Cystic fibrosis transmembrane conductance regulator (CFTR) gene mutations in pancreatitis.

BACKGROUND: The pancreas is one of the primary organs affected by dysfunction of the cystic fibrosis transmembrane conductance regulator (CFTR) protein. While exocrine pancreatic insufficiency is a well-recognized complication of cystic fibrosis (CF), symptomatic pancreatitis is often under-recognized.

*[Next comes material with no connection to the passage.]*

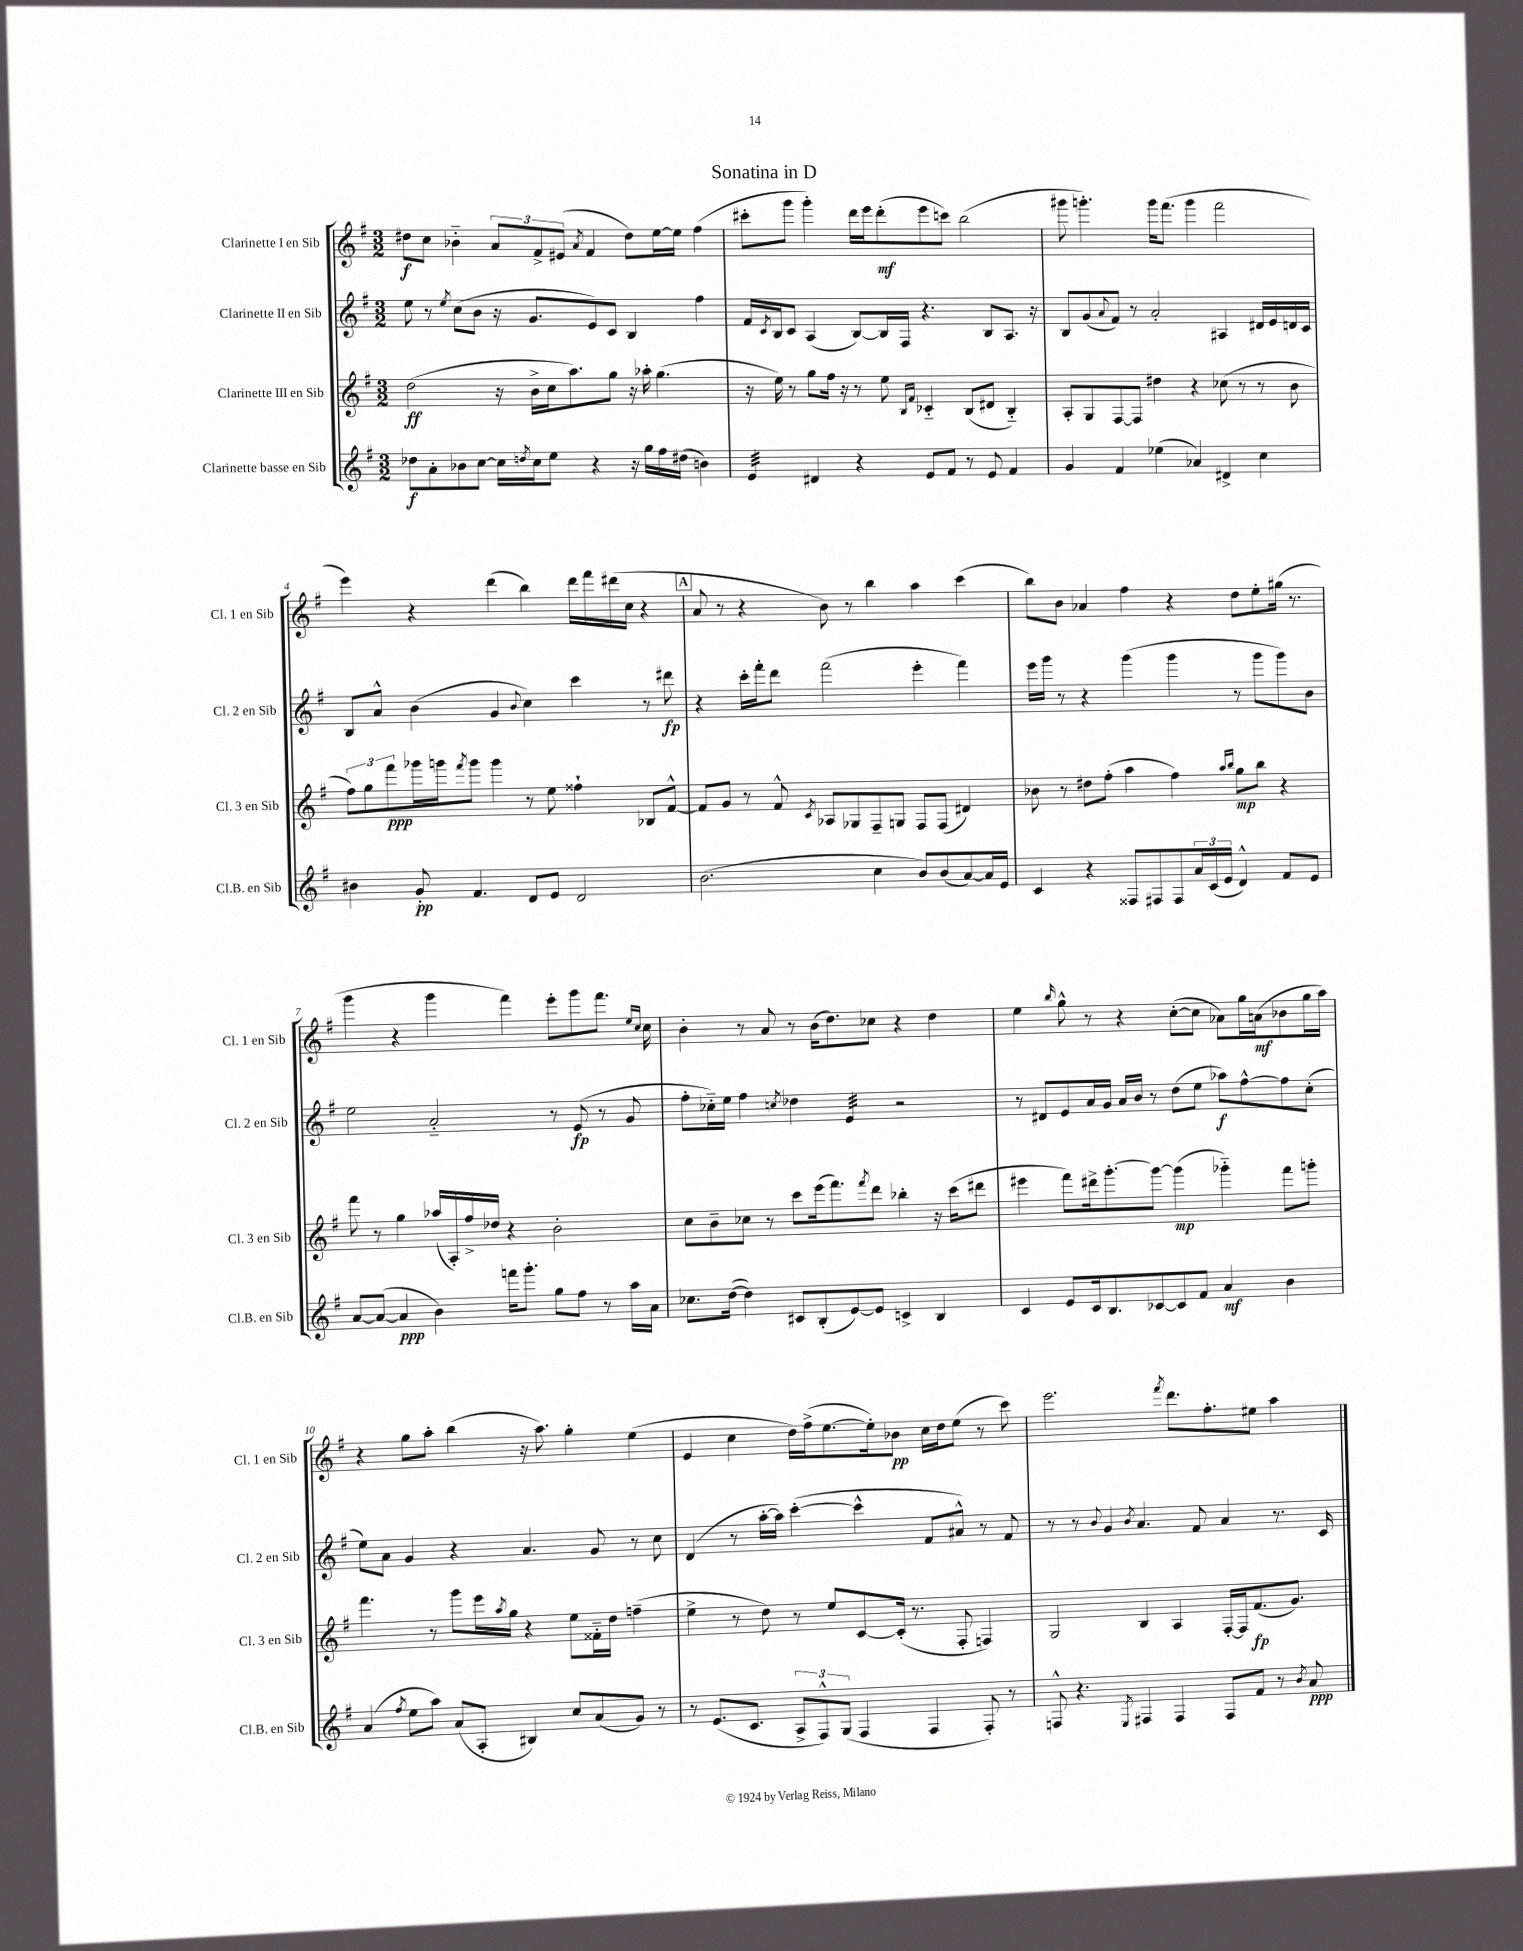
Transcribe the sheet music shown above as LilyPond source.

RESULTS: The aim of this review is to provide a general overview of CFTR mutation-associated pancreatitis, which affects patients with pancreatic sufficient CF, CFTR-related pancreatitis, and idiopathic pancreatitis. The current hypothesis regarding the role of CFTR dysfunction in the pathogenesis of pancreatitis, and concepts on genotype-phenotype correlations between CFTR and symptomatic pancreatitis will be reviewed. Symptomatic pancreatitis occurs in 20% of pancreatic sufficient CF patients. In order to evaluate genotype-phenotype correlations, the Pancreatic Insufficiency Prevalence (PIP) score was developed and validated to determine severity in a large number of CFTR mutations. Specific CFTR genotypes are significantly associated with pancreatitis. Patients who carry genotypes with mild phenotypic effects have a greater risk of developing pancreatitis than patients carrying genotypes with moderate-severe phenotypic consequences at any given time.

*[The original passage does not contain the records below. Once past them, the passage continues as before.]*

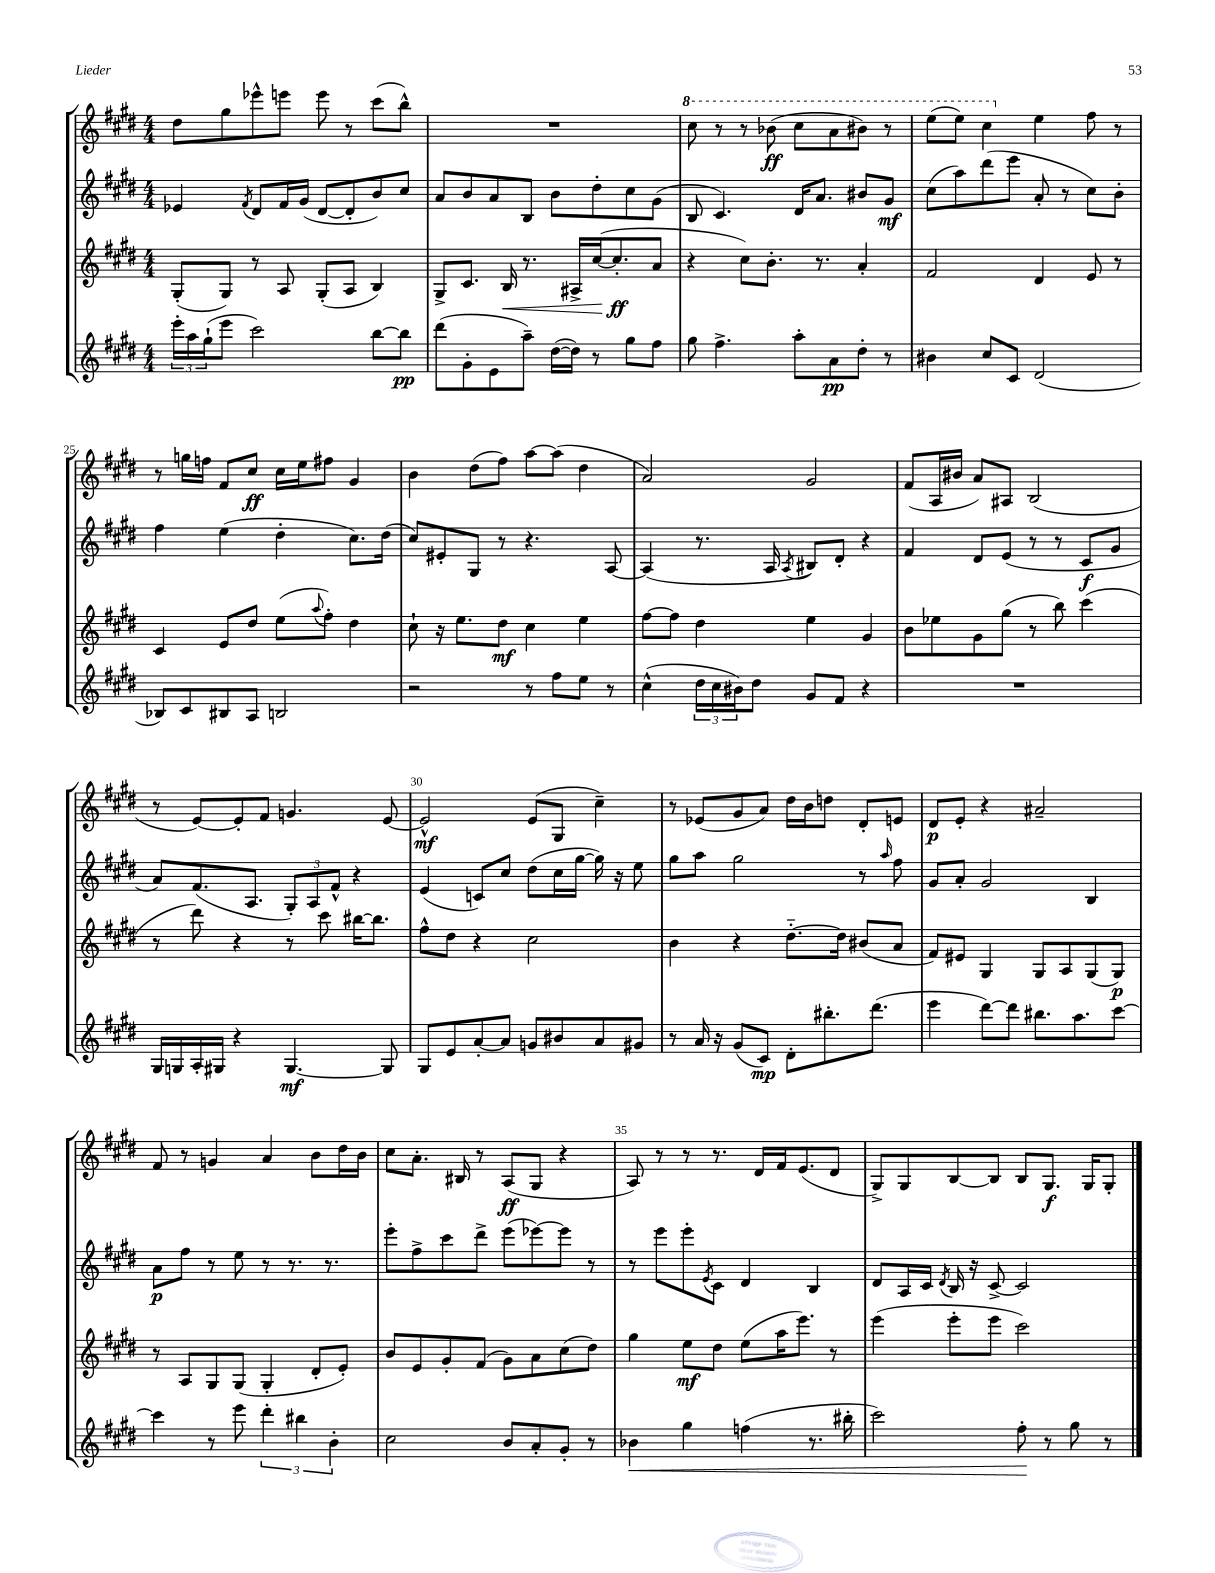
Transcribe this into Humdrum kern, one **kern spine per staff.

**kern	**kern	**kern	**kern
*staff4	*staff3	*staff2	*staff1
*clefG2	*clefG2	*clefG2	*clefG2
*k[f#c#g#d#]	*k[f#c#g#d#]	*k[f#c#g#d#]	*k[f#c#g#d#]
*M4/4	*M4/4	*M4/4	*M4/4
24eee'	(8G#'	4e-	8dd#
24aa	.	.	.
(24gg#`	.	.	.
8eee	8G#)	.	8gg#
.	.	8qf#	.
2ccc#)	8r	8d#	8eee-^^
.	8A	16f#	8eee
.	.	(16g#	.
.	(8G#'	[8d#	8eee
.	8A	8d#']	8r
[8bb	4B)	8b)	(8ccc#
8bb]	.	8cc#	8bb^^)
=	=	=	=
(8ddd#	8G#^	8a	1r
8g#'	8.c#	8b	.
8e	.	8a	.
.	16B	.	.
8aa~)	8.r	8B	.
([16dd#	.	8b	.
16dd#])	16A#^	.	.
8r	([16cc#	8dd#'	.
.	8.cc#']	.	.
8gg#	.	8cc#	.
8ff#	8a	(8g#	.
=	=	=	=
8gg#	4r	8B	8ccc#
4.ff#^	.	4.c#)	8r
.	8cc#)	.	8r
.	8.b'	.	(8bb-
8aa'	.	16d#	8ccc#
.	8.r	8.a	.
8a	.	.	8aa
8dd#'	4a'	8b#	8bb#)
8r	.	8g#	8r
=	=	=	=
4b#	2f#	(8cc#	(8eee
.	.	8aa)	8eee)
8cc#	.	(8ddd#	4ccc#
8c#	.	8eee	.
(2d#	4d#	8a'	4ee
.	.	8r	.
.	8e	8cc#)	8ff#
.	8r	8b'	8r
=	=	=	=
8B-)	4c#	4ff#	8r
8c#	.	.	16gg
.	.	.	16ff
8B#	8e	(4ee	8f#
8A	8dd#	.	8cc#
2B	(8ee	4dd#'	16cc#
.	.	.	16ee
.	8qqaa	.	.
.	8ff#')	.	8ff#
.	4dd#	8.cc#)	4g#
.	.	(16dd#	.
=	=	=	=
2r	8cc#`	8cc#)	4b
.	16r	8e#'	.
.	8.ee	.	.
.	.	8G#	(8dd#
.	8dd#	8r	8ff#)
8r	4cc#	4.r	[8aa
8ff#	.	.	(8aa]
8ee	4ee	.	4dd#
8r	.	[8A	.
=	=	=	=
(4cc#^^	[8ff#	(4A]	2a)
.	8ff#]	.	.
24dd#	4dd#	8.r	.
24cc#	.	.	.
24b#)	.	.	.
8dd#	.	.	.
.	.	16A	.
.	.	8qA	.
8g#	4ee	8B#)	2g#
8f#	.	8d#'	.
4r	4g#	4r	.
=	=	=	=
1r	8b	4f#	(8f#
.	8ee-	.	16A
.	.	.	16b#
.	8g#	8d#	8a)
.	(8gg#	(8e	8A#
.	8r	8r	(2B
.	8bb)	8r	.
.	(4ccc#	8c#	.
.	.	8g#	.
=	=	=	=
16G#	8r	8a)	8r
16G	.	.	.
16A'	8ddd#)	(8.f#	[8e)
16G#	.	.	.
4r	4r	.	8e']
.	.	8.A	.
.	.	.	8f#
[4.G#	8r	12G#')	4.g
.	.	12A	.
.	8ccc#	.	.
.	.	12f#^^	.
.	[16bb#	4r	.
.	8.bb#]	.	.
8G#]	.	.	[8e
=	=	=	=
8G#	8ff#^^	(4e	2e^^]
8e	8dd#	.	.
[8a'	4r	8c)	.
8a]	.	8cc#	.
8g	2cc#	(8dd#	(8e
8b#	.	16cc#	8G#
.	.	[16gg#	.
8a	.	16gg#])	4cc#~)
.	.	16r	.
8g#	.	8ee	.
=	=	=	=
8r	4b	8gg#	8r
16a	.	8aa	(8e-
16r	.	.	.
(8g#	4r	2gg#	8g#
8c#)	.	.	8a)
8d#'	[8.dd#'~	.	16dd#
.	.	.	16b
8.bb#'	.	.	8dd
.	16dd#]	.	.
.	(8b#	8r	8d#'
(8.ddd#	.	.	.
.	.	16qqaa	.
.	8a	8ff#	8e
=	=	=	=
4eee	8f#)	8g#	8d#
.	8e#	8a'	8e'
[8ddd#)	4G#	2g#	4r
8ddd#]	.	.	.
8.bb#	8G#	.	2a#~
.	8A	.	.
8.aa	.	.	.
.	(8G#	4B	.
[8ccc#	8G#)	.	.
=	=	=	=
4ccc#]	8r	8a	8f#
.	8A	8ff#	8r
8r	8G#	8r	4g
8eee	(8G#	8ee	.
6ddd#'	4G#'	8r	4a
.	.	8.r	.
6bb#	.	.	.
.	8d#'	.	8b
.	.	8.r	.
6b'	.	.	.
.	8e')	.	16dd#
.	.	.	16b
=	=	=	=
2cc#	8b	8eee'	8cc#
.	8e	8ff#^	8.a'
.	8g#'	8ccc#	.
.	.	.	16B#
.	(8f#	8ddd#^	8r
8b	8g#)	(8eee	(8A
8a'	8a	[8eee-)	8G#
8g#'	(8cc#	8eee-]	4r
8r	8dd#)	8r	.
=	=	=	=
4b-	4gg#	8r	8A)
.	.	8eee	8r
4gg#	8ee	8eee'	8r
.	.	8qe	.
.	8dd#	8c#	8.r
(4ff	(8ee	4d#	.
.	.	.	16d#
.	16aa	.	16f#
.	8.eee)	.	(8.e
8.r	.	4B	.
.	8r	.	8d#
16bb#'	.	.	.
=	=	=	=
2ccc#)	(4eee	8d#	8G#^)
.	.	16A	8G#
.	.	16c#	.
.	.	8qd#	.
.	8eee'	16B	[8B
.	.	16r	.
.	8eee	[8c#^	8B]
8ff#'	2ccc#)	2c#]	8B
8r	.	.	8.G#
8gg#	.	.	.
.	.	.	16G#
8r	.	.	8G#'
==	==	==	==
*-	*-	*-	*-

CONCLUSIONS: The genotype-phenotype correlation in pancreatitis is unique compared to other organ manifestations but still consistent with the complex monogenic nature of CF. Paradoxically, genotypes associated with otherwise mild phenotypic effects have a greater risk for causing pancreatitis; compared with genotypes associated with moderate to severe disease phenotypes. Greater understanding into the underlying mechanisms of disease is much needed. The emergence of CFTR-assist therapies may potentially play a future role in the treatment of CFTR-mutation associated pancreatitis.